Both information design and infographic design are concerned with presenting information to an audience in a clear, useful, relevant way. However, as the name suggests, infographic design relies on a graphic element to achieve this. So while it’s not inappropriate to refer to infographics as information design, information design can’t necessarily be described as infographic design.

By way of example take the phone book, train timetables, electricity bills, instructions for assembling furniture, dosages for medicine, wayfinding (sign posts). These are all good examples of information design.
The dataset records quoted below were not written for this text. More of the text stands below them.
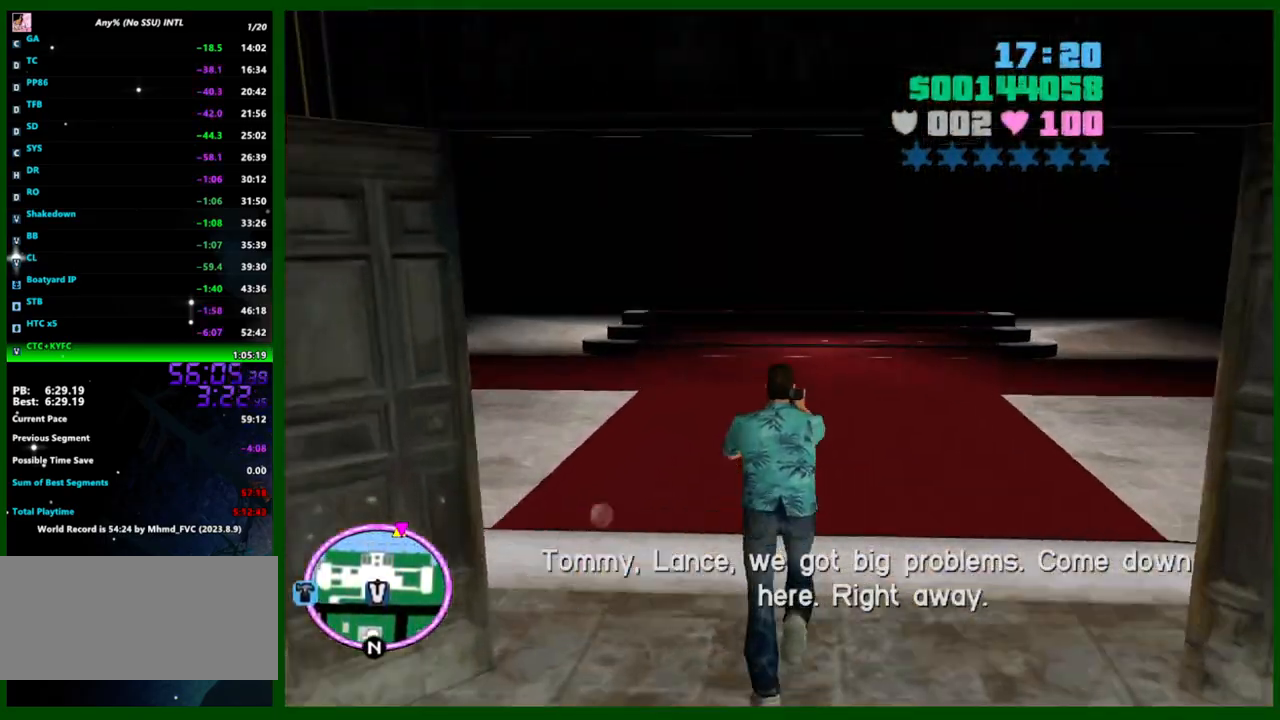
{"keys": ["w"], "mouse": [], "events": []}
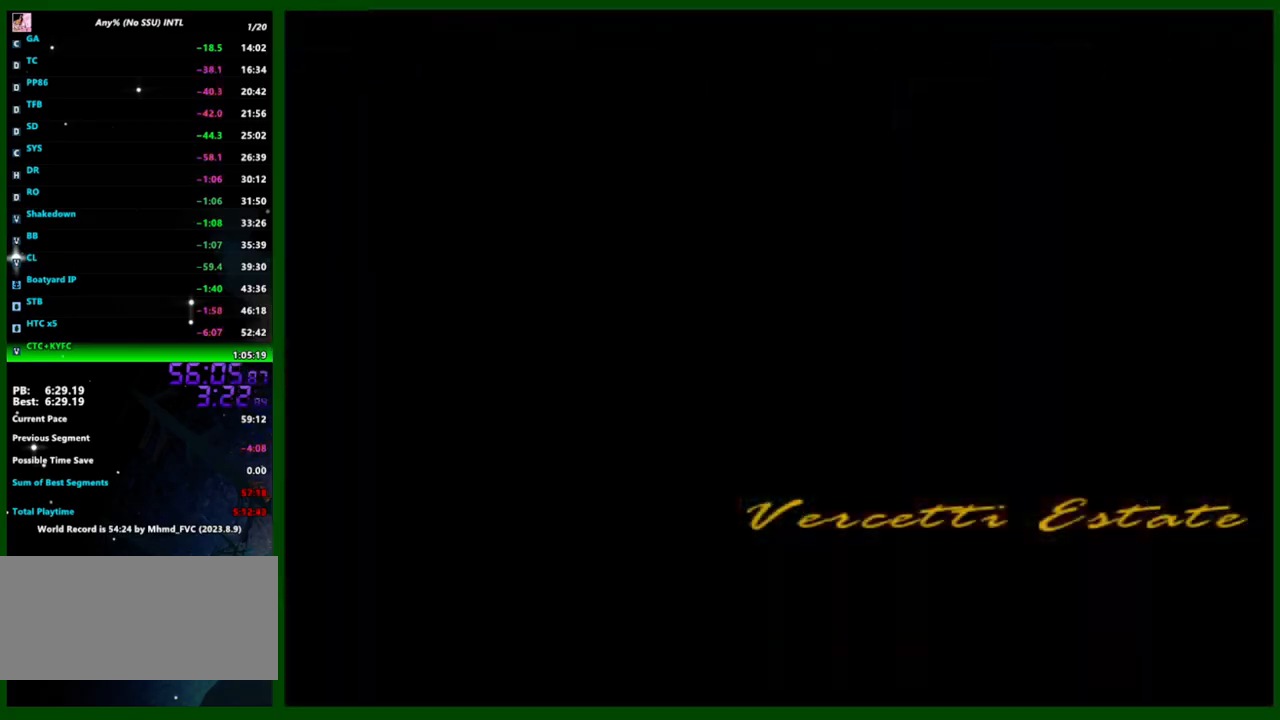
{"keys": ["shift", "w"], "mouse": [], "events": [[33, "shift", "down"]]}
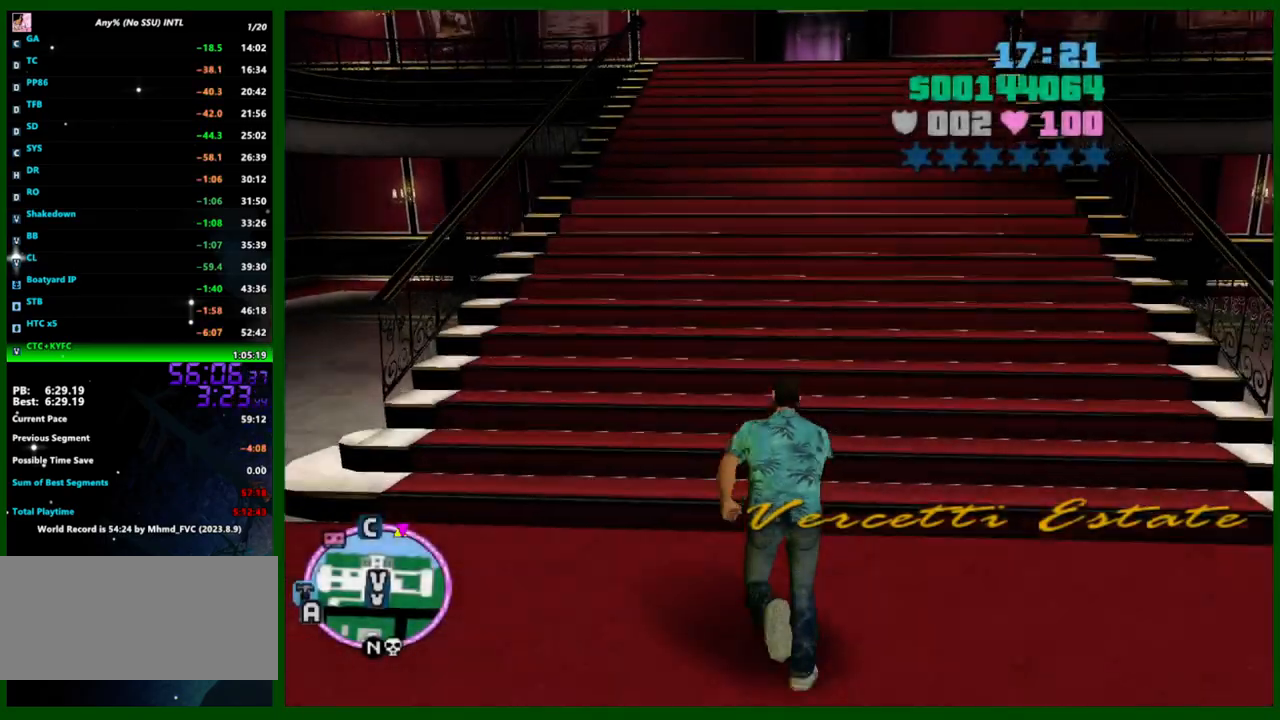
{"keys": ["shift", "w"], "mouse": [], "events": []}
The ONS population pyramid is both infographic design and information design

But where the back of your medicine packet shows graphically the number of pills for an adult to be twice that of a child, or the instruction manual shows you a diagram to indicate which shaped screw goes in which slot, or the signpost or map feature icons: these can all also be described as infographics.

Pure information design

By contrast the phone book, a train timetable, your electricity bill: they don’t rely on graphic elements. They are the products of pure information design. It doesn’t often occur to people that bills and timetables have been designed. That is because successful information design is invisible. Informed by in-depth user-centred research, the subtle combination of font, colour, size, layout, order, environment lead you to the information you’re trying to find with no obstacles getting in your way. It’s direct, neutral, universal.

A good blog on life observed by an information designer is here: The Simpleton, Rob Waller’s design notes.

An infographic from the visual journalism end of the spectrum

While infographics overlap with information design in the realm of explanations and instructions they also extend in another direction, directly away from pure, objective information design towards visual journalism, often referred to as just infographics. Infographics in this guise is all about taking information and casting it in the best way to tell a story. It’s subjective: you’re choosing which information to show, making an editorial judgment. The aim is to add to your audience’s understanding of a story by using visuals.

Besides having to have a graphic element involved, infographic design tends to be the more subjective cousin of the more objective information design. But like most things in life, there’s a spectrum between the two.

It’s also a rapidly evolving industry, and so it’s not unusual to find newcomers and old-timers to have different interpretations and usage of the terminology. With my background in graphic then editorial then interactive design, the above is mine.